*Collection entries*.

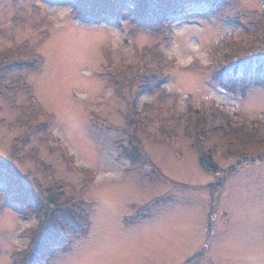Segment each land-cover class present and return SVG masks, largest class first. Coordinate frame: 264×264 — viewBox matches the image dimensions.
<instances>
[{
	"label": "rangeland",
	"instance_id": "rangeland-1",
	"mask_svg": "<svg viewBox=\"0 0 264 264\" xmlns=\"http://www.w3.org/2000/svg\"><path fill=\"white\" fill-rule=\"evenodd\" d=\"M78 1L0 0L1 54L26 41L41 55L39 66L31 63L23 45L14 57L26 56L27 64L11 62L0 72L1 85L10 89L0 90V163L10 157L14 139L23 135L18 154L22 161L14 160L22 176H13L0 164V264H12V252L30 244L29 228L38 222L34 207L50 193L48 177L74 185L77 197L91 173L85 226L75 231L76 225L71 227L62 215L67 242L61 249L45 250L40 264H184L199 250L200 256L189 264H264V157L239 165L237 156L225 157L219 148L217 174H208L190 140L180 137L162 144L153 141L157 133L148 127L150 138L138 132V153L143 155L135 158L136 142L129 139L123 116L127 105L109 80L100 77L106 57L133 64L137 49L159 43L173 61L157 84L171 110L181 113L192 103L207 110L220 105L245 118L264 114V77L249 84L242 79L239 89L231 85L234 94L223 81H215L214 56L208 51L226 34L243 36L250 27L247 17L237 12L261 11L264 0H235L231 6L224 2L217 11L204 1H181L183 10L173 9L162 18L169 41L131 29L127 9L132 0L110 1L113 11L123 12L98 21L79 16ZM44 29L47 36L40 34ZM194 64L195 70L188 68ZM143 78L140 72L133 79L138 106L154 103L161 91L153 83L144 90ZM29 90L37 107L30 103L25 114L21 105L28 104ZM19 116L38 126L25 134ZM227 168L231 170L218 187ZM64 200L66 196L57 201Z\"/></svg>",
	"mask_w": 264,
	"mask_h": 264
},
{
	"label": "trees",
	"instance_id": "trees-1",
	"mask_svg": "<svg viewBox=\"0 0 264 264\" xmlns=\"http://www.w3.org/2000/svg\"><path fill=\"white\" fill-rule=\"evenodd\" d=\"M110 1L114 0H79L78 5L75 8L76 13L83 19L87 20L91 18L93 20H101L118 16L117 12H123L117 8L114 10V5H109ZM186 0H132L133 6L127 9V12L132 15L131 23L132 28L135 32L145 31L155 37H161V40L169 41L170 38L167 36V32L162 23V18L167 12H171L173 9L176 11L183 10V2ZM194 1V0H190ZM204 1L210 3L214 10H218V7L224 3L228 5H234L235 0H195ZM81 3V4H80ZM262 10H250L243 12L238 17H247L246 23L250 27L245 31L243 36L239 34H226L216 42H212L209 46V52L211 56H214L213 65L216 68L214 72V79L216 82L225 83L227 89L234 93L235 89L230 86L239 89V85L242 79L249 84V81L253 82L259 76L264 77V2H262ZM90 17H89V16ZM237 20V17H235ZM40 26V23H36ZM43 32V33H42ZM131 33L133 31L131 30ZM40 34L47 36L48 31L42 30ZM28 48L29 58L32 60L31 63H35L38 66L41 63V55L38 53L34 46L26 45ZM41 43V39L37 42ZM28 44V43H27ZM19 46L13 45L9 47L4 55L0 52V72L3 70L2 67H6L11 62H17L21 64H27L29 59L26 56L19 58L14 57L16 54L21 53ZM18 49V50H17ZM24 49V48H23ZM25 53L28 52L26 49ZM23 53V51H22ZM136 63L126 64L124 60L117 62L111 57H106V62L101 65L100 74L101 78L109 80L108 83L114 87L116 94L120 99L126 103L123 116L127 126L125 128L129 131V139L135 140V158L142 157L141 144L138 143V139L142 137L138 135H144L147 139L150 138L152 133L148 130V127L155 129L157 137H153V141L160 142L162 144H170L175 142L180 137L186 138L192 142V146L198 149L199 164L208 174H217L218 165L215 158L218 149H222V154L225 157L237 156L239 158V165L245 161H252L264 157V114H259L255 118H245L240 116L236 111L227 110L221 108L220 105H212L208 110L204 107H195L194 105H188L184 107L181 113L176 112V109L169 108L164 101L162 96L163 88L157 84L160 79L164 78L168 74V70L173 68V61L169 60L163 50L160 48V44L156 43L149 47L144 45L141 49L135 51ZM153 64V66L151 65ZM30 65V64H28ZM195 65V64H194ZM192 67L188 66L189 69L195 70L198 67L197 64ZM144 73V80L142 88L148 92V86L154 84L155 90L158 91L156 100L146 101L140 106L136 104L137 92L133 93V87L135 81L133 80L135 75ZM158 73V77L153 76V73ZM230 76V80H229ZM227 80V81H226ZM249 80V81H248ZM140 81V80H139ZM132 84V85H131ZM123 87L124 89H122ZM127 87V88H126ZM130 87L129 91H126ZM224 87V86H223ZM10 90L6 85L0 81V90ZM244 90V89H243ZM240 91V94H245L246 90ZM34 91H30L27 94L29 97L27 105H21V112L25 114L29 112L30 103L33 104L35 110L37 103L33 97ZM151 93V91H150ZM235 94V93H234ZM34 100V102H33ZM158 101L160 103H158ZM24 108L22 109V106ZM39 108V105H38ZM170 114H165V111H170ZM164 111V114L162 113ZM37 113L42 112L39 108ZM93 114V112H91ZM32 114V113H31ZM163 114V116H162ZM36 113L33 112L35 117ZM24 116H19L20 127L25 128L26 131L32 130L38 126L37 123L31 125L26 124ZM92 121H97V118H92ZM98 122V121H97ZM107 122V121H106ZM48 124H45V126ZM111 127L110 124H106ZM116 126V125H115ZM181 129V130H179ZM123 131V129H122ZM47 133V127L43 131ZM24 134V136H26ZM23 135L20 134V138ZM14 139V148L11 151L10 157L5 163H0L4 166L10 174L20 178L22 175L16 169L14 160L19 159L22 161V156L18 155L23 149L21 147L22 139ZM155 139V140H154ZM213 141L208 147H205L208 141ZM172 144V143H171ZM140 150V151H138ZM221 154V155H222ZM220 155V153L218 154ZM137 156V157H136ZM144 157L147 159L148 164L156 169L160 174L159 169L153 164V161L147 157L144 153ZM33 158V156H32ZM134 158V159H135ZM231 168H227L224 171L222 178L219 179L218 187L222 185L224 177L229 173ZM91 178L88 176V180H85L81 188L80 194L75 197V187L71 183L55 178L50 175V189L49 196L45 197L42 202H38L34 207L36 208V217H38L37 225L29 228L30 244L24 249H20L12 252L11 258H13L12 264H40L42 257L46 255L45 250L62 248V242L67 239L64 235V230L60 226L61 216L64 215L66 220L70 222V226L77 229H82L85 226L87 215L85 211V203L87 200V185L86 183L91 182ZM160 176V175H159ZM164 178V176H162ZM183 185V184H182ZM181 185V186H182ZM210 191H214L216 188L212 183L207 185ZM206 188V186H205ZM70 190L71 195H67ZM66 196L67 200L57 201L58 198ZM34 212V211H33ZM76 219L79 221L76 222ZM62 240L58 243L57 240ZM209 242V234L206 235V242L203 245L205 249ZM202 250L195 252L184 264H189L195 258L200 256Z\"/></svg>",
	"mask_w": 264,
	"mask_h": 264
}]
</instances>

*EXERCISE DIRECTIONS*. Pull out every line of the material above that contains the string "rangeland". Treat uppercase and lowercase letters as different when matching.

*RESPONSE TO THE TASK*.
	"label": "rangeland",
	"instance_id": "rangeland-1",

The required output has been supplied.